There are literally hundreds of threads that you can read discussing everything and anything you would like to know. You can find pictures and long elaborate answers to your questions instead of reading my "non-constructive" seemingly short outbursts of random information.
To summarize...
- The noise from a 38R is more than a stock turbo can ever aspire to make. Some people like a whistling tea kettle under the hood, others do not.
- The billet wheel in a 38R is known to explode and send metal through the turbo. This is not an absolute, but it does happen.
Originally Posted by 01__Excursion
It seems that my own personal experience will eventually decide not only what works, what works for me, and if I need to repeat upgrades/replacements.
This is the best advice that any of us could have ever given.
Originally Posted by 01__Excursion
Again, there's nothing wrong with peoples opinions conveyed through their own personal experience, I'd really like to hear more than, don't so this, don't do that, or it's working fine don't touch it.
Sometimes the FTE members like to keep their answers short and sweet because their answers have been repeated hundreds of times. Usually if there is a problem or a breakdown, that repeating knowledge is in fact repeated because the person is in need of a fix action in order to get back on the road.
Now if you will forgive me, I cannot devote any more time to this thread as I must make burial arrangements for an immediate family member at Rock Island Arsenal National Cemetery. Good luck with your finding the answers you seek. Keep us updated and we like pictures!
Hi Cris, my name is Paul.
Re: Billet wheels in 38R turbos have a bad track record. I believe there are balance issues. You won't know until the turbo becomes scrap metal. The 99 wheel is also known as a Wicked Wheel is often used to control surge in stock turbos. The 38R has a ported compressor housing to control surge. There is no benefit to using it in a 38R. Look at my signature and you see that I have learned a lot the hard way.
I replace mine because it was leaking (for the second time) with a factory Bosch remanufactured HPOP from DieselORings September of 2018. It was $544, no tax, no delivery charges either to me or for the Core to be shipped back ($150 core charge). Great personal service, even calling me to tell me I didn't need a gasket because it was included with the pump, so he wasn't going to charge me for one. Core charge refund was the same day they received the core. Still running fine and no leaks. First leak was the non-serviceable plug. I replaced that and it held but then the rear seal started leaking.
Hi Cris, my name is Paul.
Re: Billet wheels in 38R turbos have a bad track record. I believe there are balance issues. You won't know until the turbo becomes scrap metal. The 99 wheel is also known as a Wicked Wheel is often used to control surge in stock turbos. The 38R has a ported compressor housing to control surge. There is no benefit to using it in a 38R. Look at my signature and you see that I have learned a lot the hard way.

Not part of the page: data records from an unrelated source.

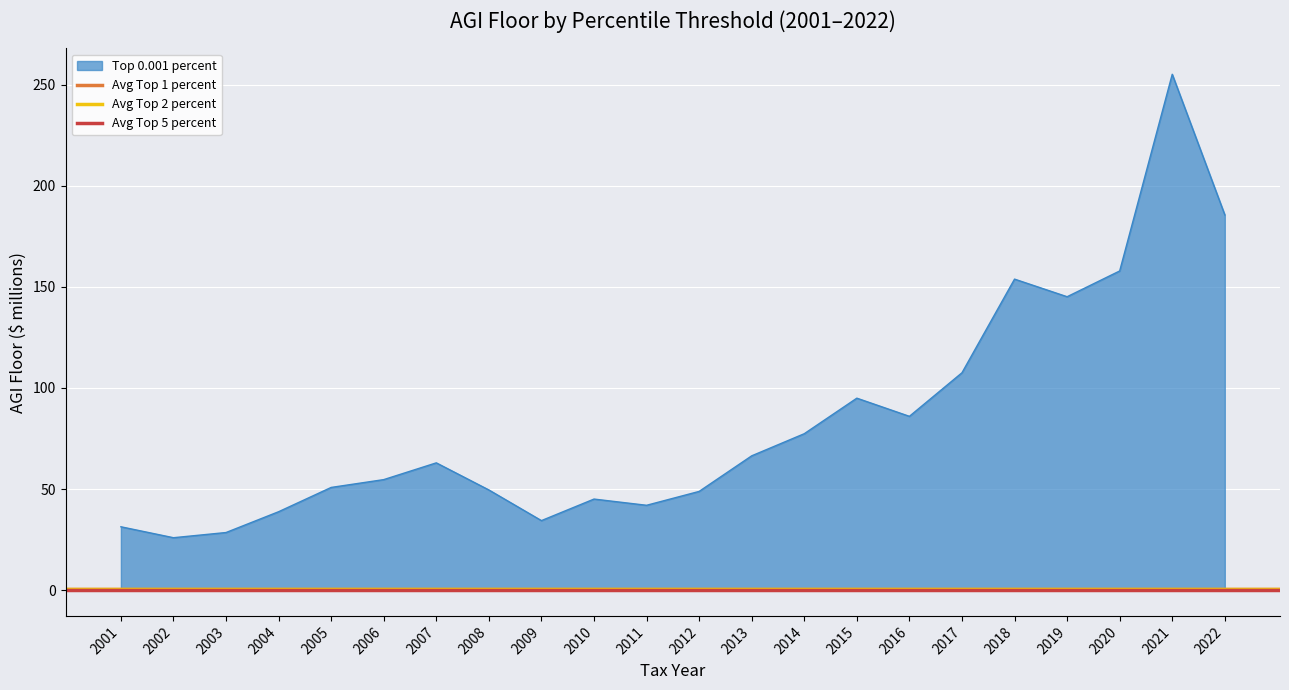

Which category has the highest value in the Top 0.001 percent series?

2021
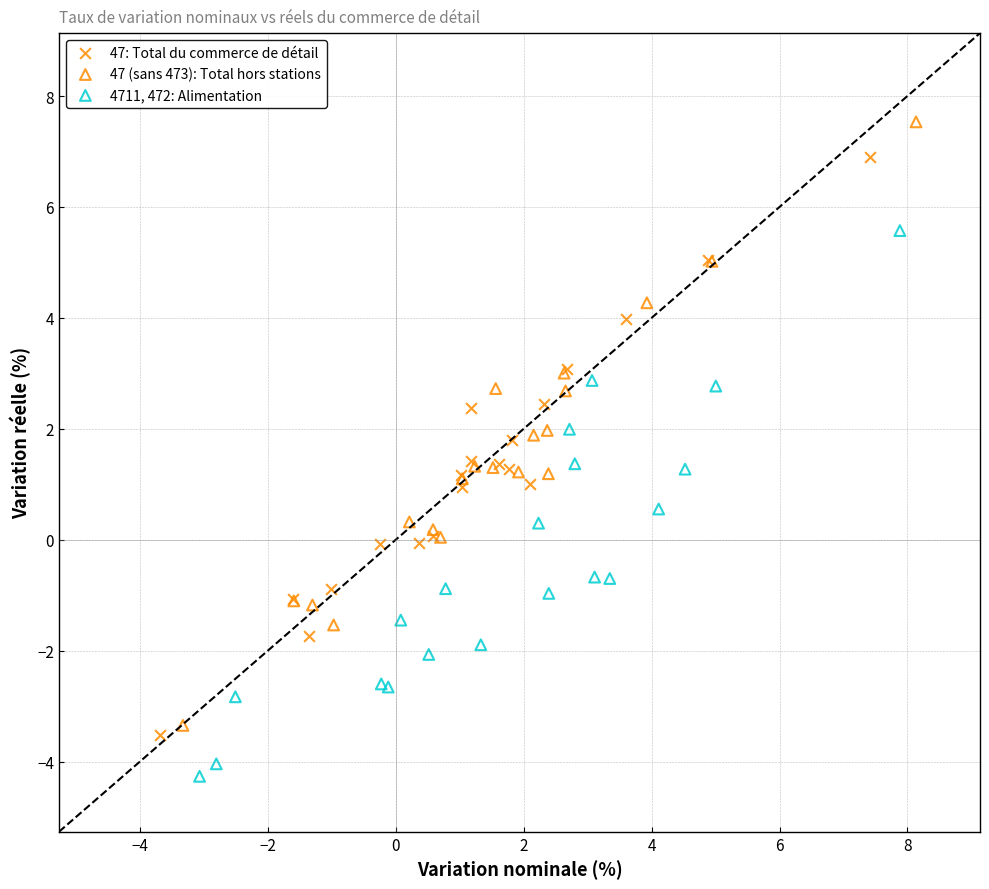

Which series contains the lowest Y value?

4711, 472: Alimentation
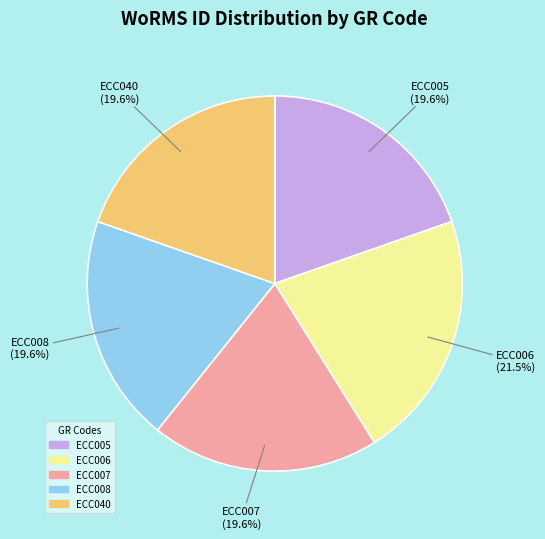

Does ECC040 account for over 50% of the chart?

No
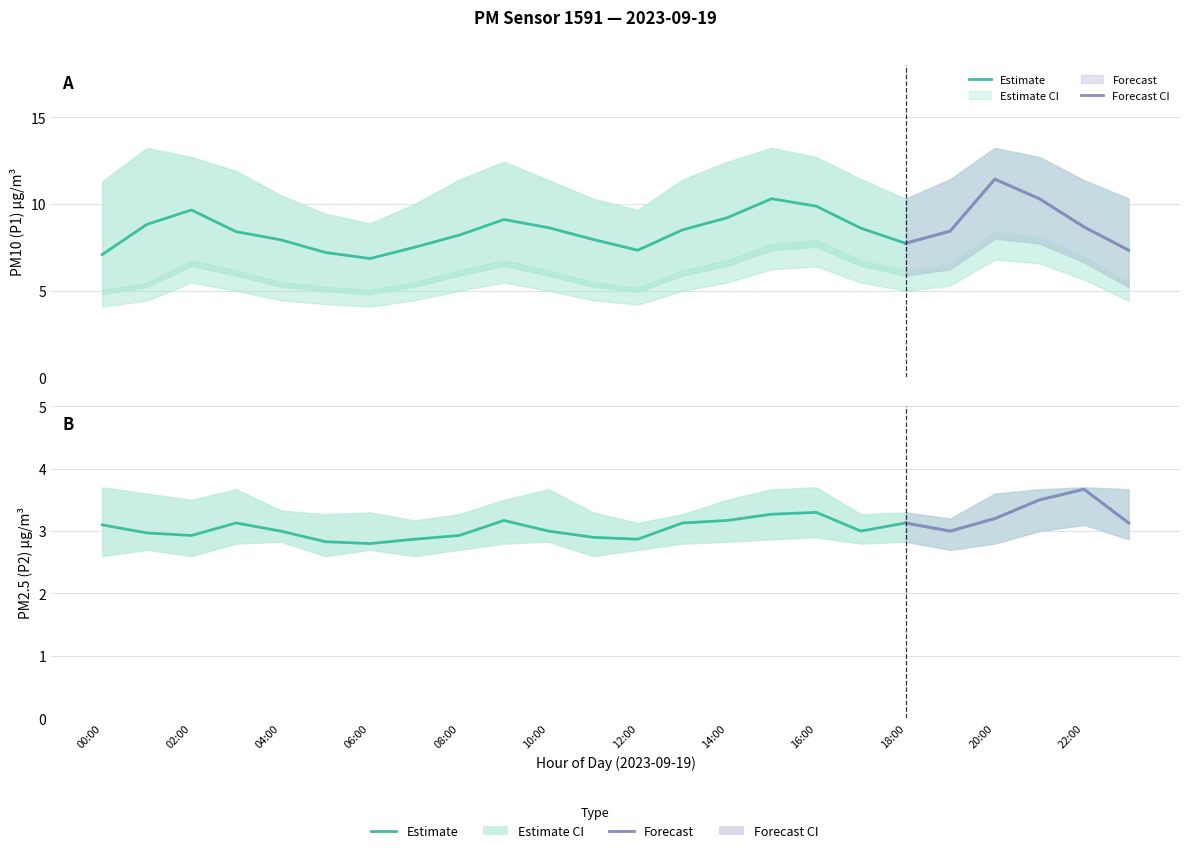

Which category has the lowest value in the P1_lower series?

00:00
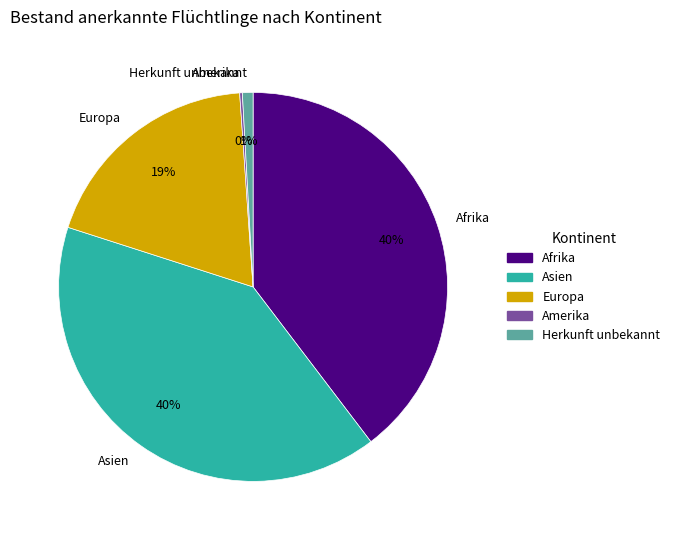

The Herkunft unbekannt slice represents 1% of the pie. True or false?

True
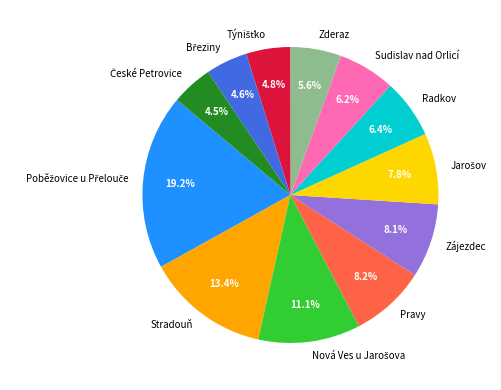

True or false: Sudislav nad Orlicí accounts for 6% of the total.

True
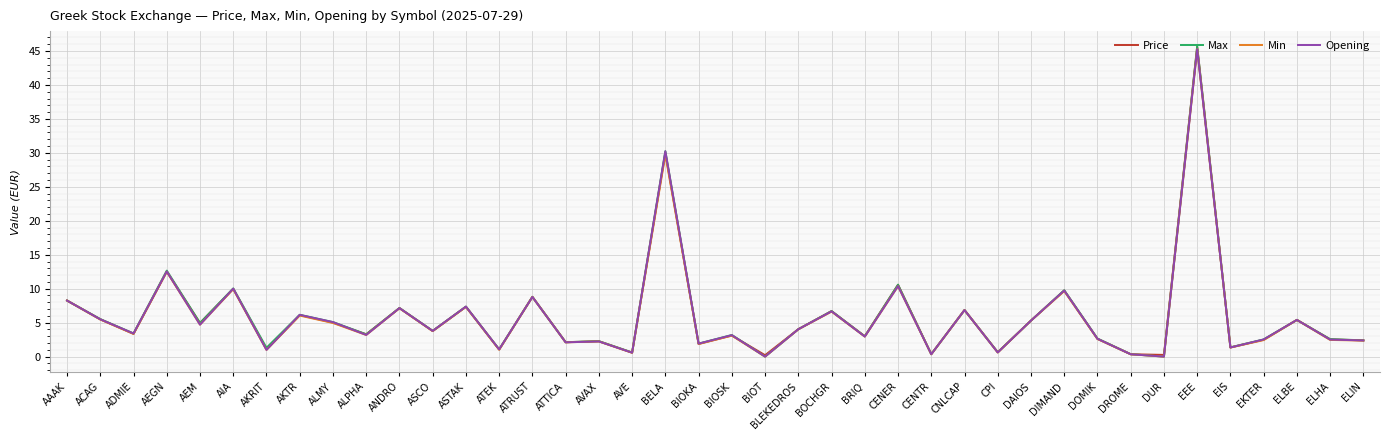

At which label is Price closest to 22?

BELA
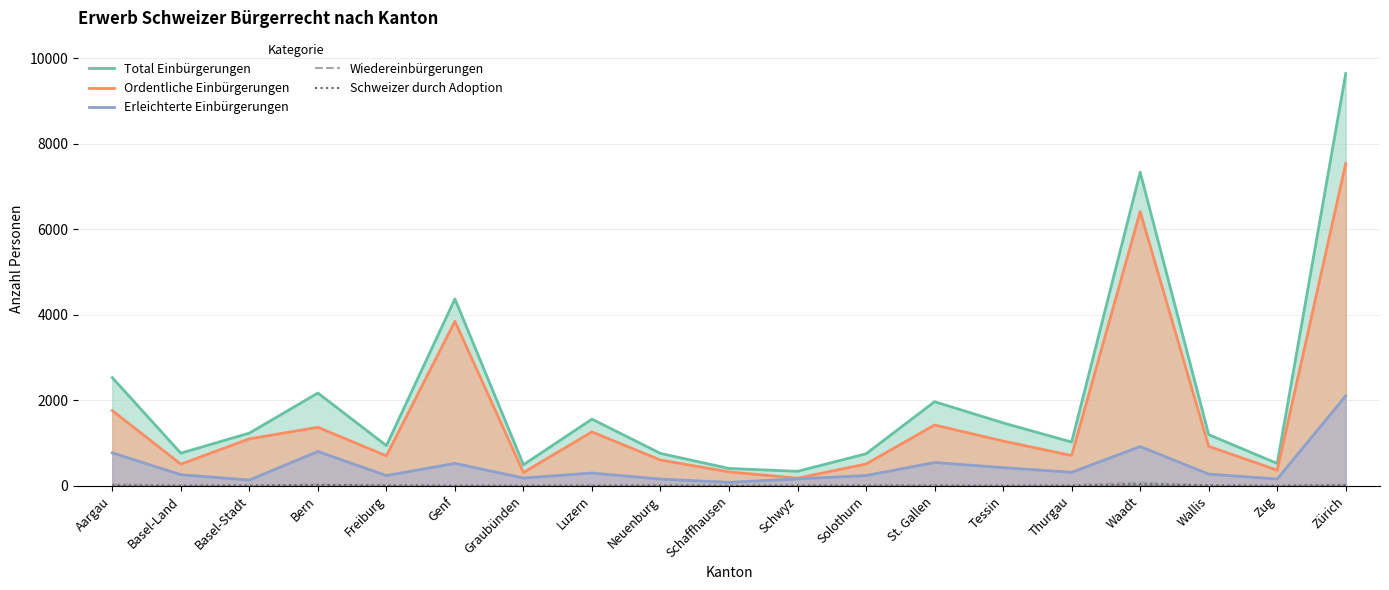

Is the value of Wiedereinbürgerungen at Schwyz greater than the value of Ordentliche Einbürgerungen at Schaffhausen?

No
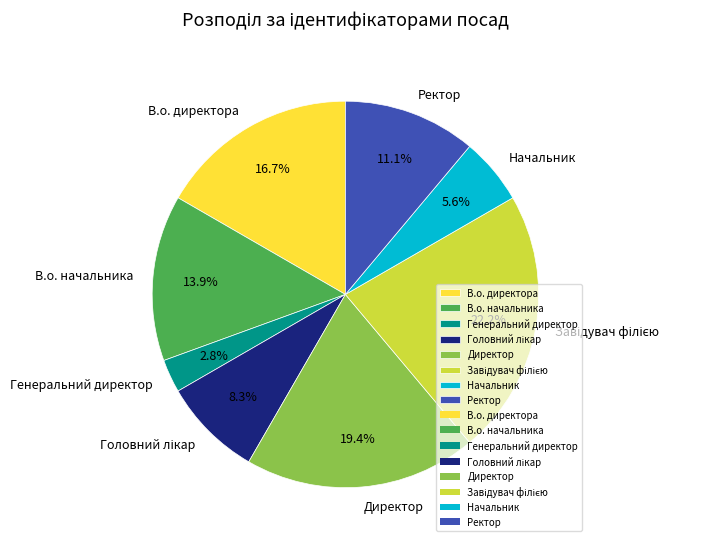

What is the smallest slice in the pie chart?

Генеральний директор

I was trying to clarify this morning that if I did the 38R I would not modify it, unless you are saying that the 38R out of the box is already using a Billet wheel? I was looking at the options of stock modified 38. But to clarify, the Wicked Wheel being Billet aluminum, is the same Billet wheel used in the early 99, or is that early wheel of a different material?
I replace mine because it was leaking (for the second time) with a factory Bosch remanufactured HPOP from DieselORings September of 2018. It was $544, no tax, no delivery charges either to me or for the Core to be shipped back ($150 core charge). Great personal service, even calling me to tell me I didn't need a gasket because it was included with the pump, so he wasn't going to charge me for one. Core charge refund was the same day they received the core. Still running fine and no leaks. First leak was the non-serviceable plug. I replaced that and it held but then the rear seal started leaking.